Sus Aes Sedai llegaron al frente del campo de batalla. Bryne había dividido su ejército en unidades numerosas, con mucha movilidad, para caer sobre los trollocs dondequiera y cuandoquiera que denotaran vulnerabilidad.
La formación ofensiva de las tropas de Bryne pareció desconcertar a los trollocs. Al menos, así fue como Egwene interpretó el movimiento inseguro de sus filas, la agitación, el aumento del ruido. Los trollocs rara vez tenían que preocuparse de ponerse a la defensiva. Los trollocs atacaban, los humanos se defendían. Los humanos se preocupaban. Los humanos eran comida.
Egwene coronó la colina y contempló la llanura que era territorio de Kandor, donde la ingente masa de trollocs estaba reunida; sus Aes Sedai se colocaron en una larga línea a ambos lados de Egwene. Detrás, entre los hombres del ejército parecía haber incertidumbre. Sabían que Egwene y las otras eran Aes Sedai, y ningún hombre se sentía cómodo habiendo cerca encauzadoras.

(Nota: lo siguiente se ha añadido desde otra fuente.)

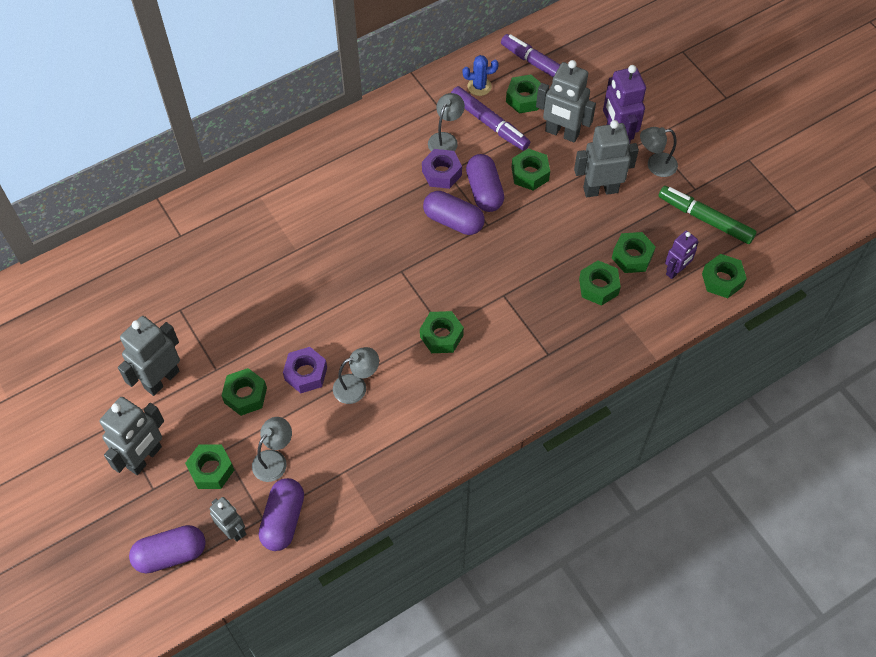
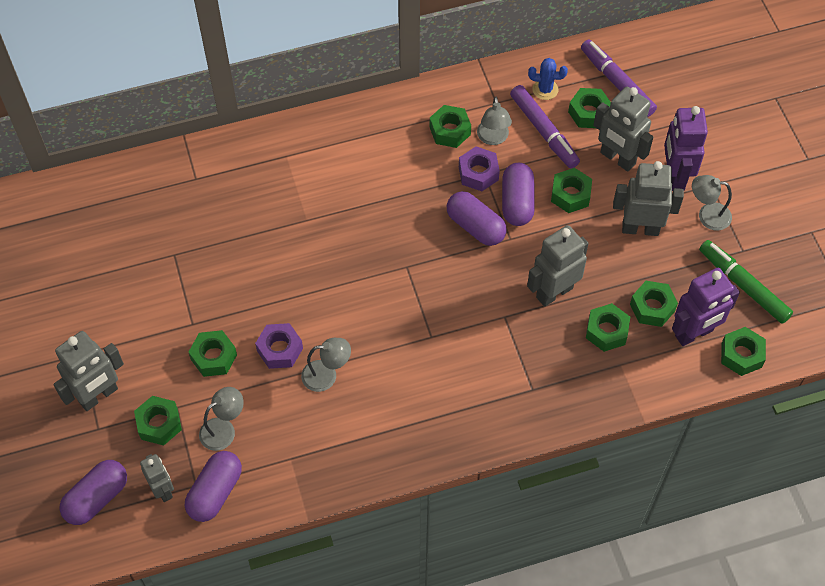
camera: 15 degrees right, 0 degrees up
grey robot [118,316,180,396] -> grey robot moved to [527,225,589,307]
purple capsule [129,525,206,574] -> purple capsule turned 45 degrees counterclockwise [59,460,127,525]
green nut [420,311,464,353] -> green nut moved to [430,105,471,148]
grey lamp [428,93,465,152] -> grey lamp turned 135 degrees clockwise [477,97,512,145]
purple robot [665,230,699,279] -> purple robot [672,268,740,346], size x1.64

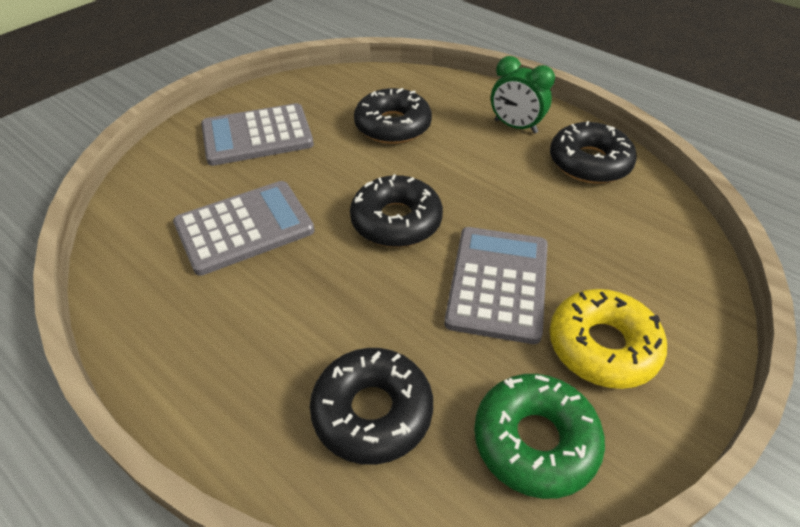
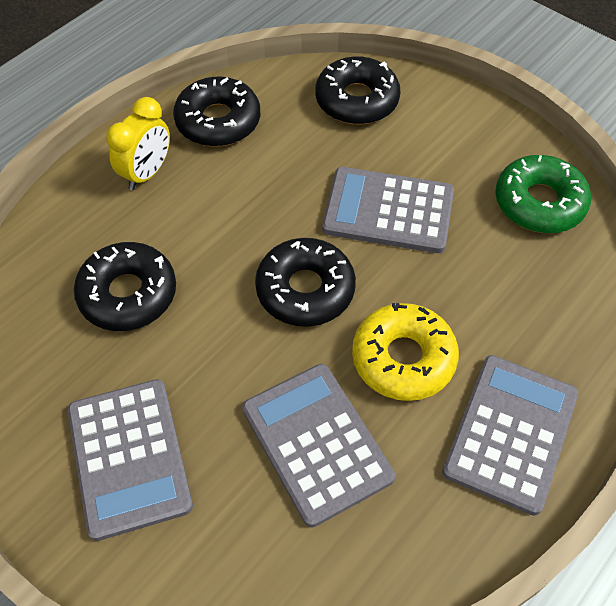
camera: 90 degrees left, 10 degrees up
black donut [310,348,433,465] -> black donut moved to [315,56,400,124]
green clock [491,56,555,134] -> yellow clock [106,97,170,190]
yellow donut [550,289,667,389] -> yellow donut moved to [352,303,459,401]
none -> grey calculator [442,355,578,516]

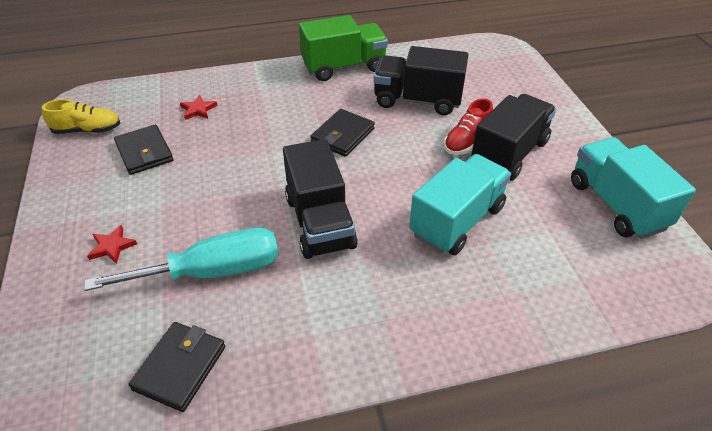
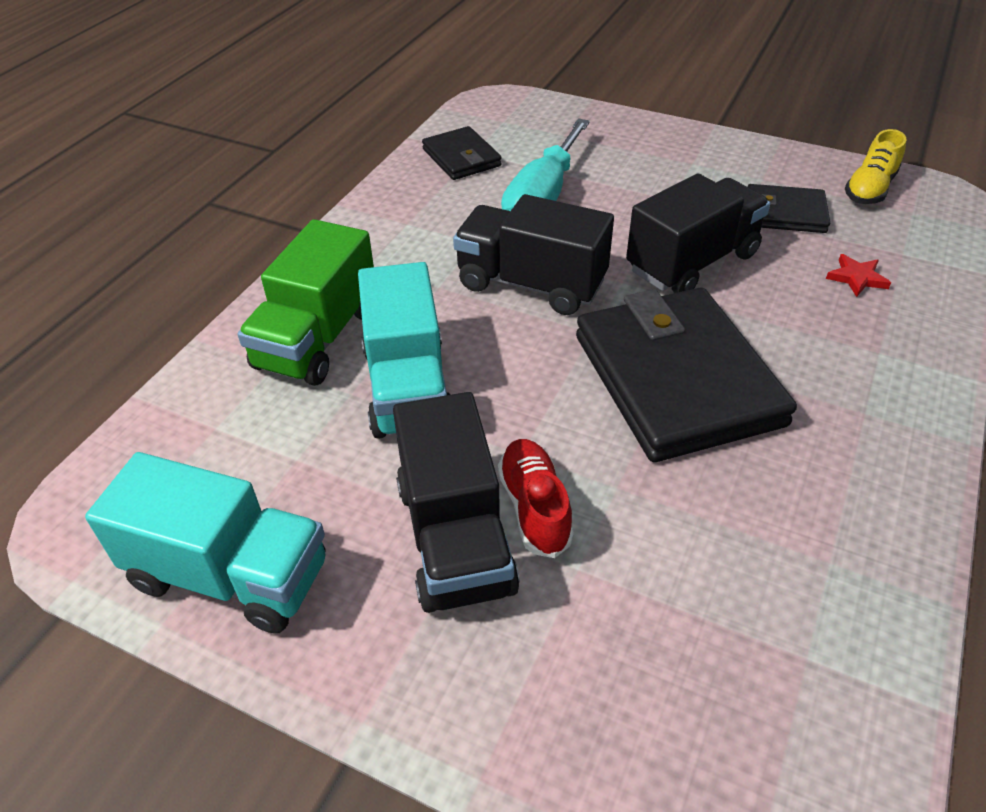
camera: 130 degrees right, 0 degrees up
red star [87,225,137,264] -> none
green truck [299,15,388,81] -> green truck moved to [237,219,374,386]
black wallet [310,109,375,157] -> black wallet [576,288,797,462], size x1.98
black truck [374,46,468,115] -> black truck moved to [626,174,770,293]

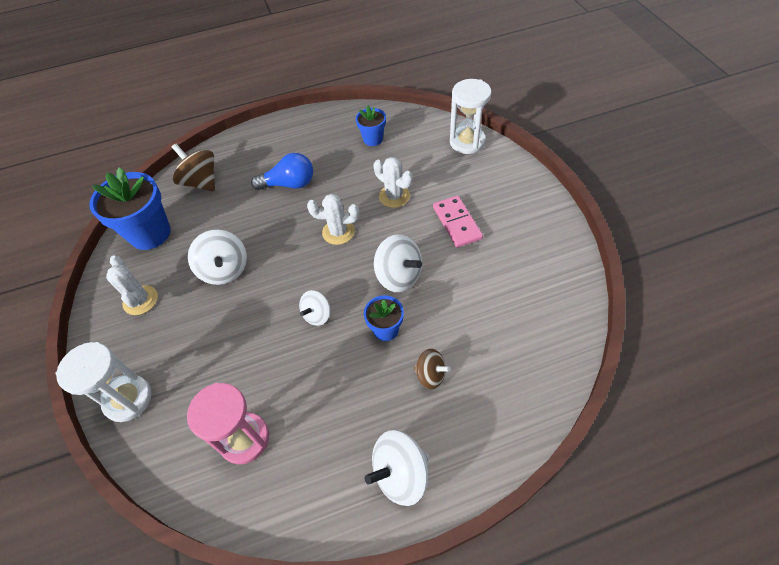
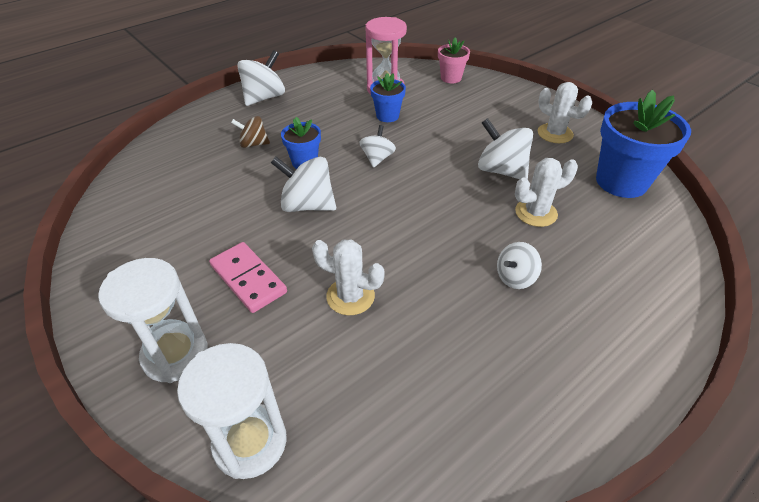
camera: 155 degrees right, 10 degrees down
white hourglass [55,342,152,422] -> white hourglass moved to [98,258,208,383]
brown spinning top [172,144,215,191] -> none
blue light bulb [251,153,313,190] -> white spinning top [497,242,542,289]
white cactus [307,194,359,245] -> white cactus moved to [515,158,578,227]
blue flower pot [356,105,386,146] -> blue flower pot moved to [370,73,406,122]
none -> pink flower pot [438,38,470,83]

Egwene se llevó una mano al costado y sacó algo largo, blanco y fino de una funda de piel que llevaba atada al cinturón. Era una vara estriada, el sa’angreal de Vora. El contacto en su mano le resultaba cómodo, familiar. Aunque sólo había utilizado ese sa’angreal una vez, la sensación era como si entre la vara y ella hubiera una relación de pertenencia en ambas direcciones. Durante la batalla contra los seanchan, ésa había sido su arma. Por primera vez había comprendido por qué un soldado llegaba a sentir un vínculo con su espada.
El brillo del Poder parpadeó a todo lo largo de la línea de mujeres, como una hilera de linternas que se hubieran encendido. Egwene abrazó la Fuente y sintió el Poder Único fluir en ella como una cascada que al inundarla le hubiera abierto los ojos. El mundo se tornó más hermoso, y el olor a aceite en las armaduras y a hierba pisoteada se hizo más intenso.
En el abrazo del Saidar vislumbraba el indicio de los colores que la Sombra no quería que advirtieran. No todo el pasto estaba muerto; había pequeños rastros verdes donde las briznas de hierba se aferraban a la vida. Debajo había topillos; ahora percibía con facilidad las ondulaciones en la tierra. Comían raíces moribundas y luchaban por sobrevivir.